My hope is you have never heard

the story of Hansel & Gretel

the trail of bread crumbs

the witch’s cages

filled with children;

the big black pot

and the cooking fat.

Never overheard elders

whisper of foreign customs

that honor

capture of children

and their sacrifice.

The lump of terror

I feel in my own heart

must be magnified

in yours.

In this cage,

seeing how many there are of you,

where would you sleep?

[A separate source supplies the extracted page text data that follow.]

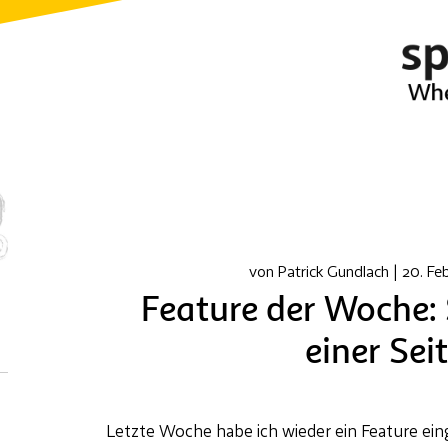
von
Patrick Gundlach
|
20. Fe
Feature der Woche: 
einer Sei
Letzte Woche habe ich wieder ein Feature eing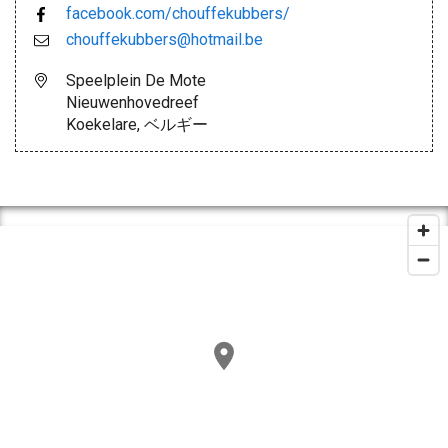
facebook.com/chouffekubbers/
chouffekubbers@hotmail.be
Speelplein De Mote
Nieuwenhovedreef
Koekelare, ベルギー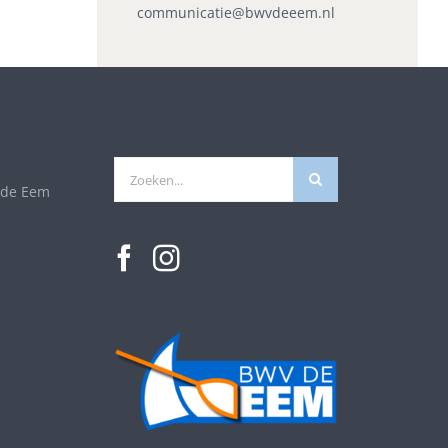
communicatie@bwvdeeem.nl
Zoeken
 de Eem
naar: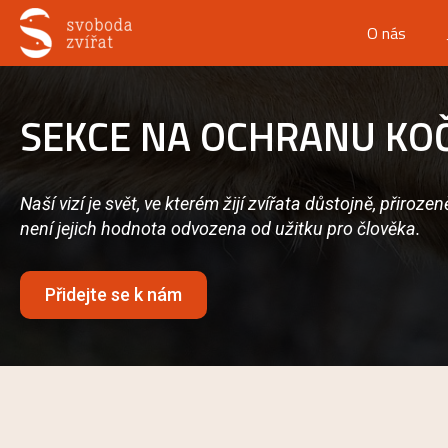
O nás
SEKCE NA OCHRANU KO
Naší vizí je svět, ve kterém žijí zvířata důstojně, přiroz
není jejich hodnota odvozena od užitku pro člověka.
Přidejte se k nám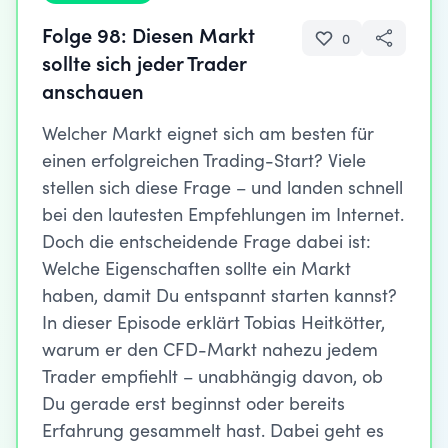
Folge 98: Diesen Markt
0
sollte sich jeder Trader
anschauen
Welcher Markt eignet sich am besten für
einen erfolgreichen Trading-Start? Viele
stellen sich diese Frage – und landen schnell
bei den lautesten Empfehlungen im Internet.
Doch die entscheidende Frage dabei ist:
Welche Eigenschaften sollte ein Markt
haben, damit Du entspannt starten kannst?
In dieser Episode erklärt Tobias Heitkötter,
warum er den CFD-Markt nahezu jedem
Trader empfiehlt – unabhängig davon, ob
Du gerade erst beginnst oder bereits
Erfahrung gesammelt hast. Dabei geht es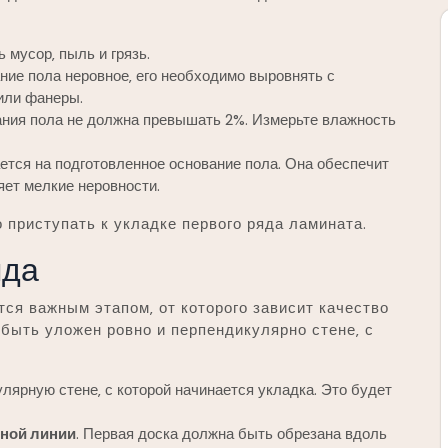
ь мусор‚ пыль и грязь.
ание пола неровное‚ его необходимо выровнять с
или фанеры.
ания пола не должна превышать 2%. Измерьте влажность
ется на подготовленное основание пола. Она обеспечит
яет мелкие неровности.
 приступать к укладке первого ряда ламината.
яда
тся важным этапом‚ от которого зависит качество
 быть уложен ровно и перпендикулярно стене‚ с
улярную стене‚ с которой начинается укладка. Это будет
нной линии
. Первая доска должна быть обрезана вдоль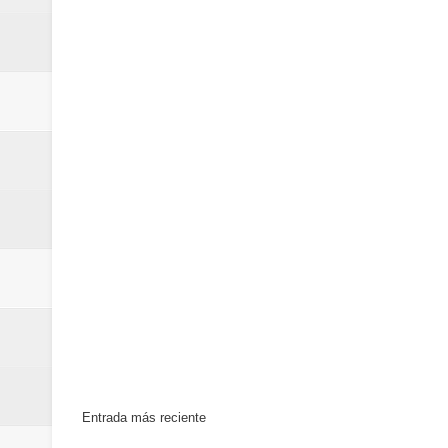
Juan Luis Guerra se acompaña del
de los Centroamericanos y del C
Oscar Abreu cuestiona la interru
Entrada más reciente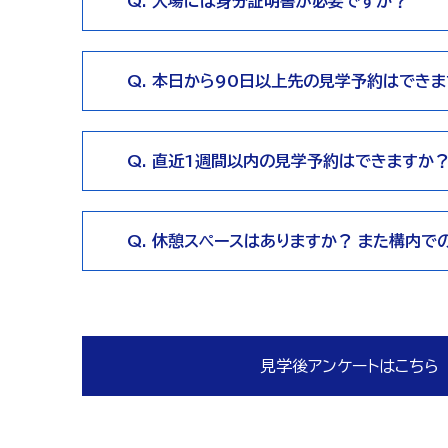
Q. 入場には身分証明書が必要ですか？
Q. 本日から90日以上先の見学予約はでき
Q. 直近1週間以内の見学予約はできますか
Q. 休憩スペースはありますか？ また構内
見学後アンケートはこちら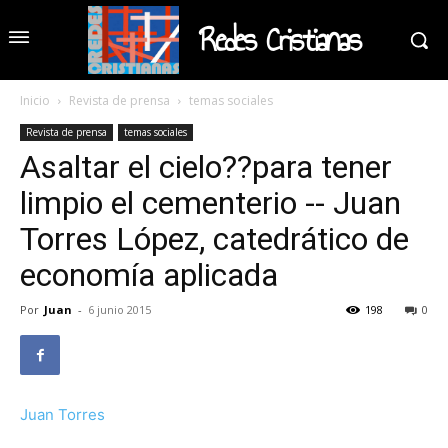
Redes Cristianas
Inicio
Revista de prensa
temas sociales
Revista de prensa
temas sociales
Asaltar el cielo??para tener
limpio el cementerio -- Juan
Torres López, catedrático de
economía aplicada
Por
Juan
-
6 junio 2015
198
0
Juan Torres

And how?

I ask myself this, as I toss and turn.

Remembering too, the great Winnie Mandela

who endured almost a year

of solitary confinement

in a South African prison.

Three ants became her friends

as she used a bucket

like the one I see you have

for night waste (the bottom)

and for food (the lid).

When she emerged from prison

a frightfully different woman,

few South Africans

appeared to consider

the isolation, the humiliation, and the company

she had kept.

What must you think

of us, little ones?

Grownups powerless

to get you out.

What must you feel

as day by day goes by

without parents or community

(a burnt offering that perhaps you witnessed;

as fire rained from the sky)

coming to claim you?

Until

now it is only

awareness

of the

utter

brokenness

of your small lives

that regularly

comes

to visit you.

Let us consider the grown-ups who forced these children into a cage, and send them collectively, around the planet, all our thought. Recognizing as we do so that this was not necessarily their idea. What would we do?